Стояли крещенские морозы 1984 года. Температура была для Сибири даже не особенно и низкая, градусов так минус двадцать, но мела поземка, вовсю переходящая в метель.
Мы сидели тогда в моем кабинете на улице Лебедевой с человеком, которого нет причин не называть, – с Константином Николаевичем Ауэрбахом, сыном известного археолога, с учеником моего деда. В стране не кончилась брежневщина, жить было нетрудно, но противно.
Шел «контрреволюционный снежок», вскоре перешедший в метель. Снежный вихрь все закрывал старинные деревянные дома на другой стороне улицы. Квартира у меня на первом этаже, в чем есть и преимущества: хорошо видна метель, еле ползущие машины с включенными среди дня фарами, – не так далеко от природы.

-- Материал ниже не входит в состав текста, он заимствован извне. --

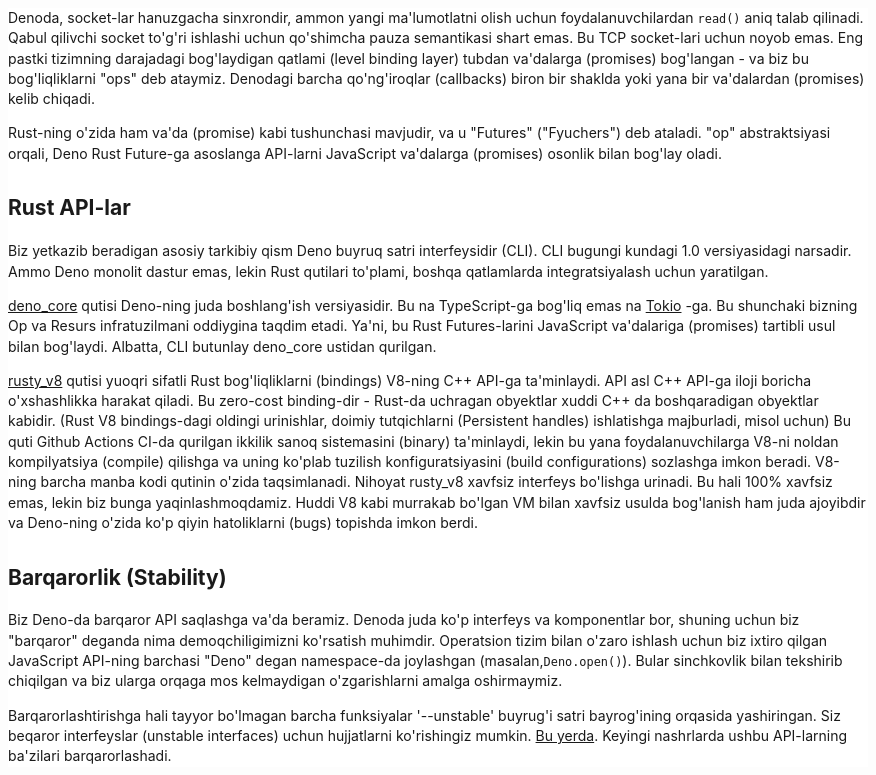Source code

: Denoda, socket-lar hanuzgacha sinxrondir, ammon yangi ma'lumotlatni olish uchun
foydalanuvchilardan `read()` aniq talab qilinadi. Qabul qilivchi socket to'g'ri
ishlashi uchun qo'shimcha pauza semantikasi shart emas. Bu TCP socket-lari uchun
noyob emas. Eng pastki tizimning darajadagi bog'laydigan qatlami (level binding
layer) tubdan va'dalarga (promises) bog'langan - va biz bu bog'liqliklarni "ops"
deb ataymiz. Denodagi barcha qo'ng'iroqlar (callbacks) biron bir shaklda yoki
yana bir va'dalardan (promises) kelib chiqadi.

Rust-ning o'zida ham va'da (promise) kabi tushunchasi mavjudir, va u "Futures"
("Fyuchers") deb ataladi. "op" abstraktsiyasi orqali, Deno Rust Future-ga
asoslanga API-larni JavaScript va'dalarga (promises) osonlik bilan bog'lay
oladi.

## Rust API-lar

Biz yetkazib beradigan asosiy tarkibiy qism Deno buyruq satri interfeysidir
(CLI). CLI bugungi kundagi 1.0 versiyasidagi narsadir. Ammo Deno monolit dastur
emas, lekin Rust qutilari to'plami, boshqa qatlamlarda integratsiyalash uchun
yaratilgan.

[deno_core](https://crates.io/crates/deno_core) qutisi Deno-ning juda
boshlang'ish versiyasidir. Bu na TypeScript-ga bog'liq emas na
[Tokio](https://tokio.rs/) -ga. Bu shunchaki bizning Op va Resurs infratuzilmani
oddiygina taqdim etadi. Ya'ni, bu Rust Futures-larini JavaScript va'dalariga
(promises) tartibli usul bilan bog'laydi. Albatta, CLI butunlay deno_core
ustidan qurilgan.

[rusty_v8](https://crates.io/crates/rusty_v8) qutisi yuoqri sifatli Rust
bog'liqliklarni (bindings) V8-ning C++ API-ga ta'minlaydi. API asl C++ API-ga
iloji boricha o'xshashlikka harakat qiladi. Bu zero-cost binding-dir - Rust-da
uchragan obyektlar xuddi C++ da boshqaradigan obyektlar kabidir. (Rust V8
bindings-dagi oldingi urinishlar, doimiy tutqichlarni (Persistent handles)
ishlatishga majburladi, misol uchun) Bu quti Github Actions CI-da qurilgan
ikkilik sanoq sistemasini (binary) ta'minlaydi, lekin bu yana foydalanuvchilarga
V8-ni noldan kompilyatsiya (compile) qilishga va uning ko'plab tuzilish
konfiguratsiyasini (build configurations) sozlashga imkon beradi. V8-ning barcha
manba kodi qutinin o'zida taqsimlanadi. Nihoyat rusty_v8 xavfsiz interfeys
bo'lishga urinadi. Bu hali 100% xavfsiz emas, lekin biz bunga yaqinlashmoqdamiz.
Huddi V8 kabi murrakab bo'lgan VM bilan xavfsiz usulda bog'lanish ham juda
ajoyibdir va Deno-ning o'zida ko'p qiyin hatoliklarni (bugs) topishda imkon
berdi.

## Barqarorlik (Stability)

Biz Deno-da barqaror API saqlashga va'da beramiz. Denoda juda ko'p interfeys va
komponentlar bor, shuning uchun biz "barqaror" deganda nima demoqchiligimizni
ko'rsatish muhimdir. Operatsion tizim bilan o'zaro ishlash uchun biz ixtiro
qilgan JavaScript API-ning barchasi "Deno" degan namespace-da joylashgan
(masalan,`Deno.open()`). Bular sinchkovlik bilan tekshirib chiqilgan va biz
ularga orqaga mos kelmaydigan o'zgarishlarni amalga oshirmaymiz.

Barqarorlashtirishga hali tayyor bo'lmagan barcha funksiyalar '--unstable'
buyrug'i satri bayrog'ining orqasida yashiringan. Siz beqaror interfeyslar
(unstable interfaces) uchun hujjatlarni ko'rishingiz mumkin.
[Bu yerda](https://doc.deno.land/https/raw.githubusercontent.com/denoland/deno/master/cli/js/lib.deno.unstable.d.ts).
Keyingi nashrlarda ushbu API-larning ba'zilari barqarorlashadi.

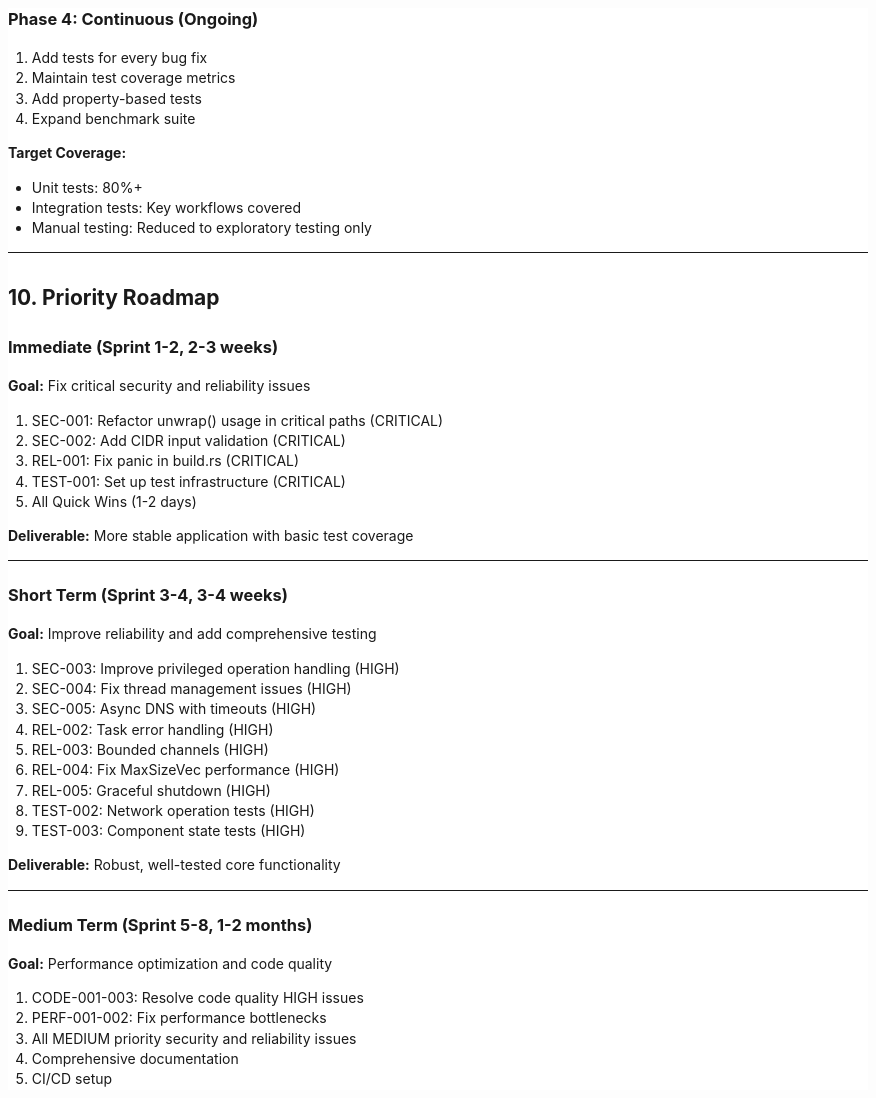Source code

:### Phase 4: Continuous (Ongoing)
1. Add tests for every bug fix
2. Maintain test coverage metrics
3. Add property-based tests
4. Expand benchmark suite

**Target Coverage:**
- Unit tests: 80%+
- Integration tests: Key workflows covered
- Manual testing: Reduced to exploratory testing only

---

## 10. Priority Roadmap

### Immediate (Sprint 1-2, 2-3 weeks)
**Goal:** Fix critical security and reliability issues

1. SEC-001: Refactor unwrap() usage in critical paths (CRITICAL)
2. SEC-002: Add CIDR input validation (CRITICAL)
3. REL-001: Fix panic in build.rs (CRITICAL)
4. TEST-001: Set up test infrastructure (CRITICAL)
5. All Quick Wins (1-2 days)

**Deliverable:** More stable application with basic test coverage

---

### Short Term (Sprint 3-4, 3-4 weeks)
**Goal:** Improve reliability and add comprehensive testing

1. SEC-003: Improve privileged operation handling (HIGH)
2. SEC-004: Fix thread management issues (HIGH)
3. SEC-005: Async DNS with timeouts (HIGH)
4. REL-002: Task error handling (HIGH)
5. REL-003: Bounded channels (HIGH)
6. REL-004: Fix MaxSizeVec performance (HIGH)
7. REL-005: Graceful shutdown (HIGH)
8. TEST-002: Network operation tests (HIGH)
9. TEST-003: Component state tests (HIGH)

**Deliverable:** Robust, well-tested core functionality

---

### Medium Term (Sprint 5-8, 1-2 months)
**Goal:** Performance optimization and code quality

1. CODE-001-003: Resolve code quality HIGH issues
2. PERF-001-002: Fix performance bottlenecks
3. All MEDIUM priority security and reliability issues
4. Comprehensive documentation
5. CI/CD setup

– Тут вот, в этом доме, – Константин Николаевич делает широкий жест рукой, указывает дом. – Тогда жил купец один, Вилькицкий…
То есть фамилия этого купца совсем другая, это я сейчас придумал, потому что потомки купца и сегодня живут в городе под той же фамилией. Но дом сохранился до сей поры по адресу: улица Лебедевой, 34. Двухэтажный деревянный дом, очень красивый, с деревянной резьбой, двумя симметричными башенками по краям.
А произошла эта история в году, когда было в Красноярске то ли семь, то ли восемь «правительств». Все – с мандатами, с наганами и с чрезвычайными правами проводить мобилизации, обыски, реквизиции и конфискации. Вопрос, конечно, кого мобилизовывать и у кого конфисковывать. Пытались «правительства» пограбить… то есть в смысле реквизировать пригородные деревни, но тут вот какая загвоздка вышла… Мужики, когда настоящее правительство исчезло, сразу стали своим умом жить и все «правительства» ни в грош не ставили. А если их пытались реквизировать, комиссарам потом бегать приходилось очень быстро.